Magdeburg droht erneute Geldstrafe – Teilausschluss möglich

Der 1. FC Magdeburg muss mit einer erneuten Geldstrafe seitens des Deutschen Fußball-Bund (DFB) rechnen. Der Grund: Vor Beginn des Derbys gegen Dynamo Dresden wurden im Fanblock diverse Leuchtfackeln gezündet. Zudem fielen einige Anhänger während der Spielunterbrechung in der 2. Halbzeit unangenehm auf. Nicht unwahrscheinlich, dass daher auch ein Zuschauer-Teilausschluss verhängt wird.

Fans stürmten Pufferzone

Einen solchen hatte der DFB bereits Anfang Februar aufgrund zahlreicher Vorfälle in der Vergangenheit auf Bewährung verhängt (gilt bis Ende Dezember), nun könnte er bei einem der noch ausstehenden Heimspiele in Kraft treten. In diesem Fall müsste die Nordtribüne mit den Blöcken 3-6, darunter auch "Block U", geschlossen bleiben. Abgesehen von der Pyro-Show vor Spielbeginn kommt erschwerend hinzu, dass FCM-Fans nach dem Abfeuern einer Leuchtrakete der Dynamo-Fans durch eine Pufferzone in Richtung des Gästeblocks gestürmt waren – Polizei und Ordner mussten ein Aufeinandertreffen beider Fanlager verhindern.

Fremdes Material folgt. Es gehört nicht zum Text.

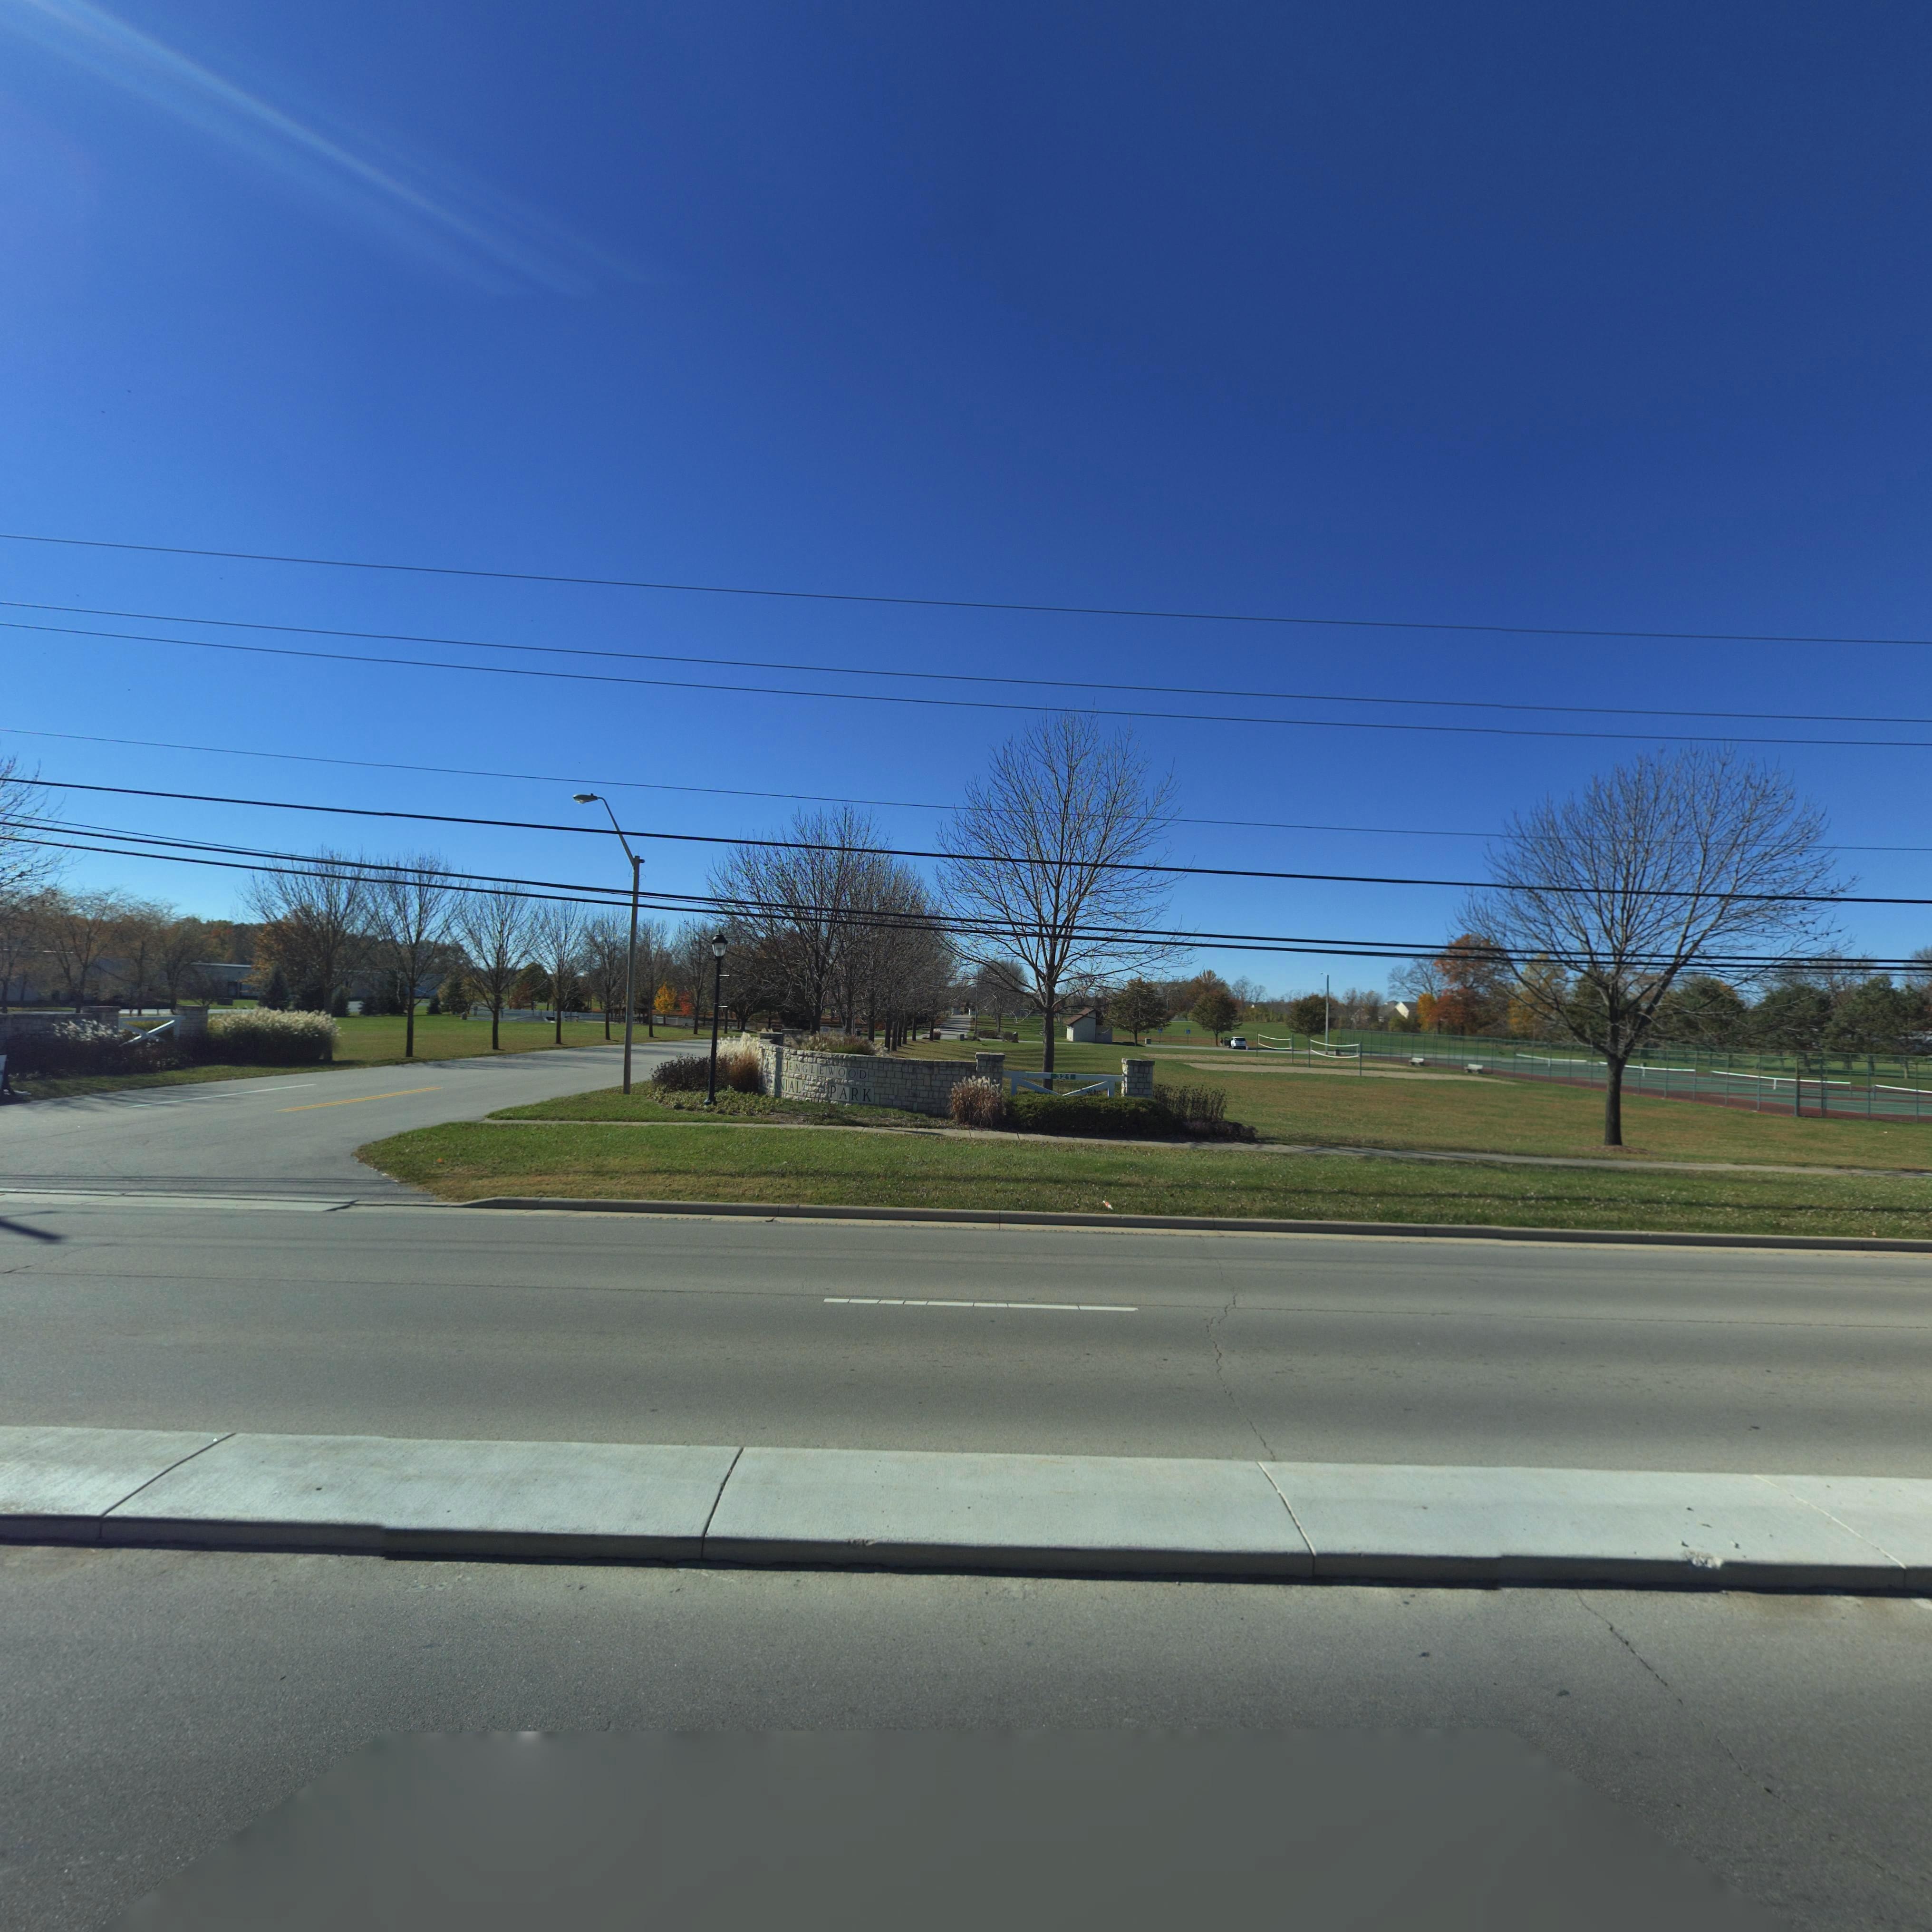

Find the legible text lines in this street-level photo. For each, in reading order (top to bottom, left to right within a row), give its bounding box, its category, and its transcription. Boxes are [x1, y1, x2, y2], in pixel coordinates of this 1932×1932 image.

[769, 1074, 802, 1094] None: ENNIAL
[773, 1058, 868, 1080] None: OF ENGLEWOOD
[829, 1084, 872, 1103] None: PARK
[1055, 1073, 1072, 1080] StreetNumber: 321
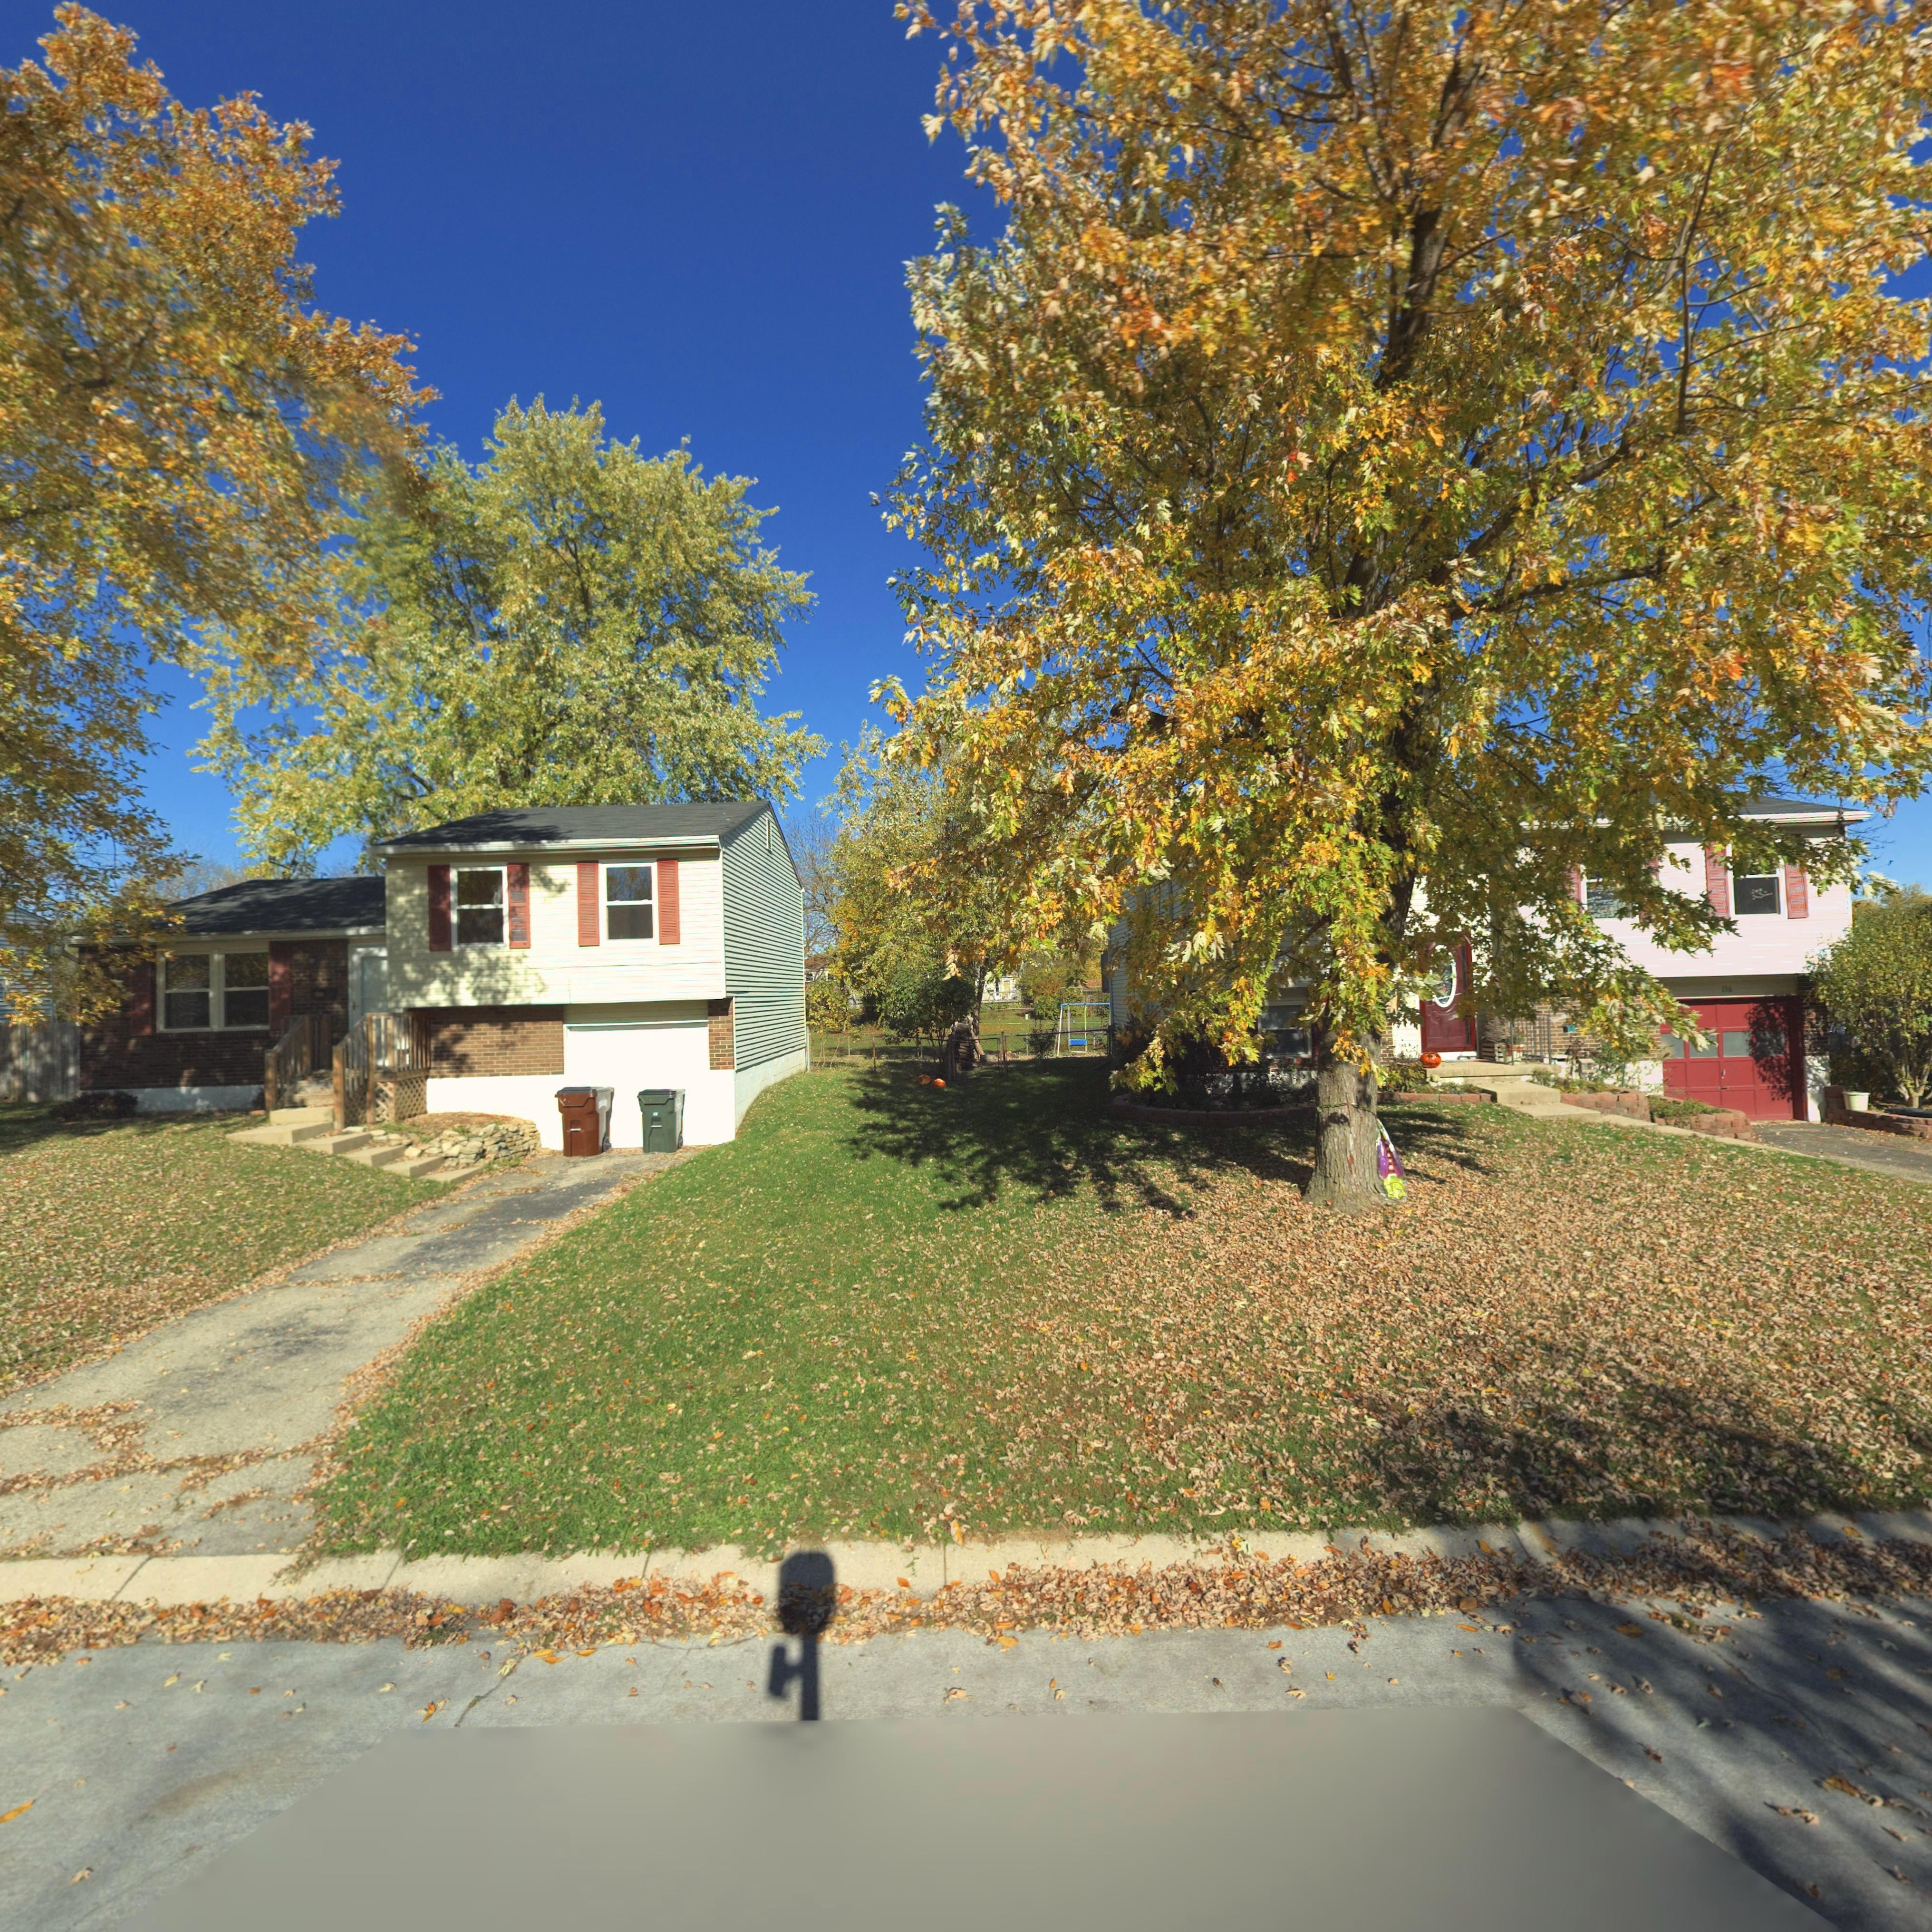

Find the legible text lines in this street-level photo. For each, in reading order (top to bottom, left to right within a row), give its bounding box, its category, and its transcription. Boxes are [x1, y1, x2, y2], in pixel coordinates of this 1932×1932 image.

[1720, 985, 1734, 994] StreetNumber: 116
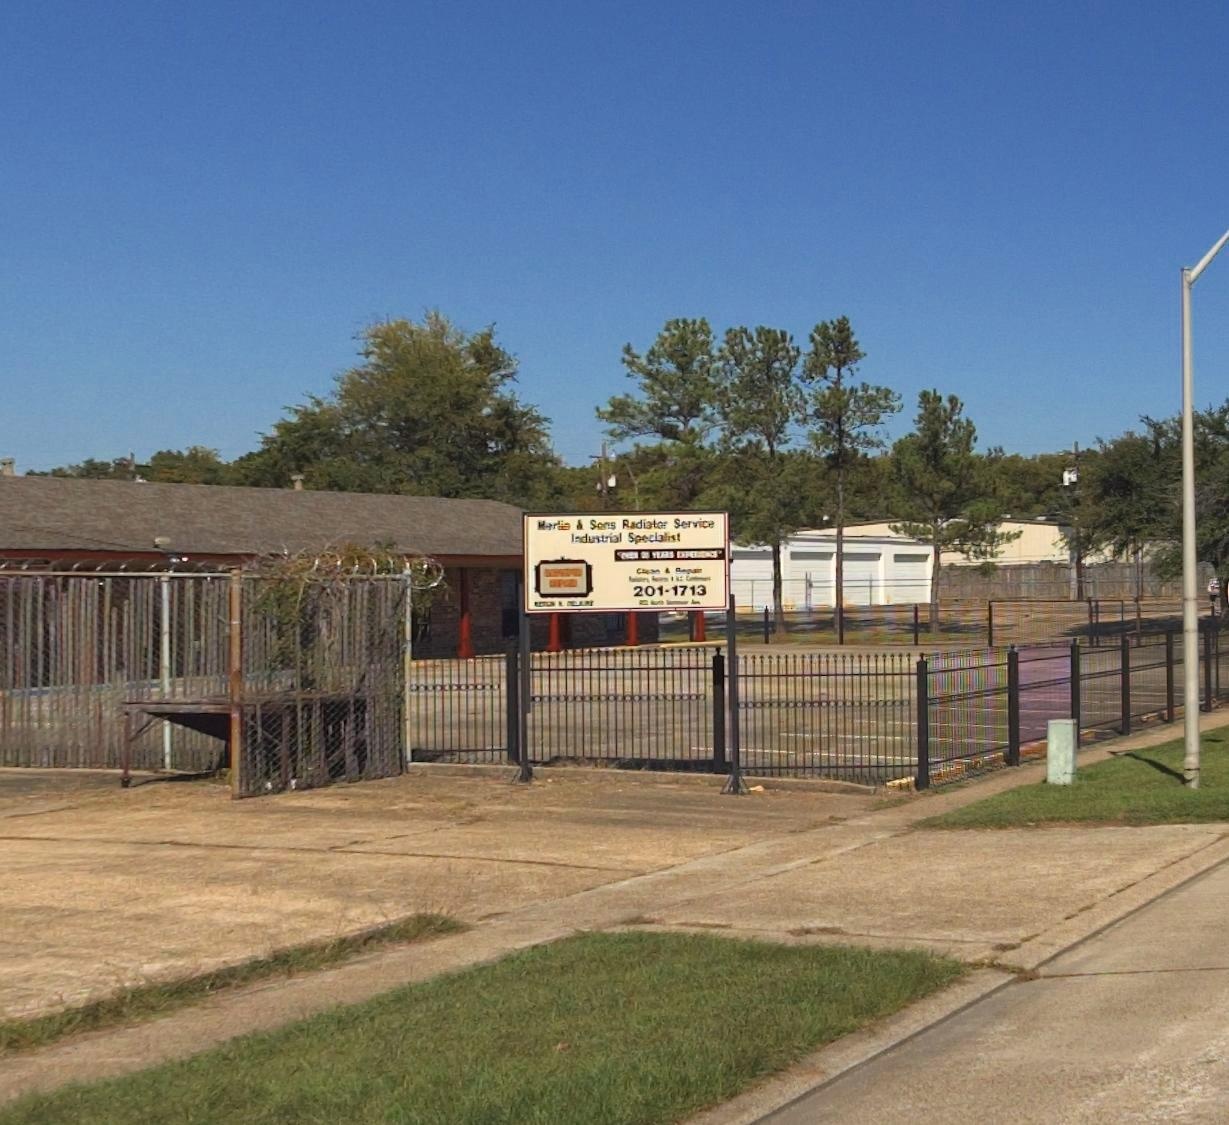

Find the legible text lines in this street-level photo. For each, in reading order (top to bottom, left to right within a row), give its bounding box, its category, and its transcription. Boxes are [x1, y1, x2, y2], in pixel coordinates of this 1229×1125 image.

[535, 516, 717, 533] BusinessName: M***in & Sons Radiator Service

Zwei Zuschauer betraten den Rasen

Auch dass zwei Zuschauer aus dem Heimbereich während der anschließenden Spielunterbrechung auf den Rasen rannten und eine Freundschaftsfahne des 1. FCM und des BFC Dynamo präsentierten, dürfte Magdeburg zu Lasten gelegt werden. Vor allem deswegen, weil Ordner die Zuschauer am Betreten des Platzes nicht hindern konnten. In Summe ist ein Zuschauer-Teilausschluss somit durchaus möglich. Eine Geldstrafe folgt aber in jedem Fall, sodass der Aufsteiger seine Spitzenposition in der Strafentabelle – derzeit 48.000 Euro – weiter ausbauen wird. Schon jetzt ist klar: Kein anderer Drittligist musste in den letzten Jahren eine vergleichbare Summe an den DFB zahlen.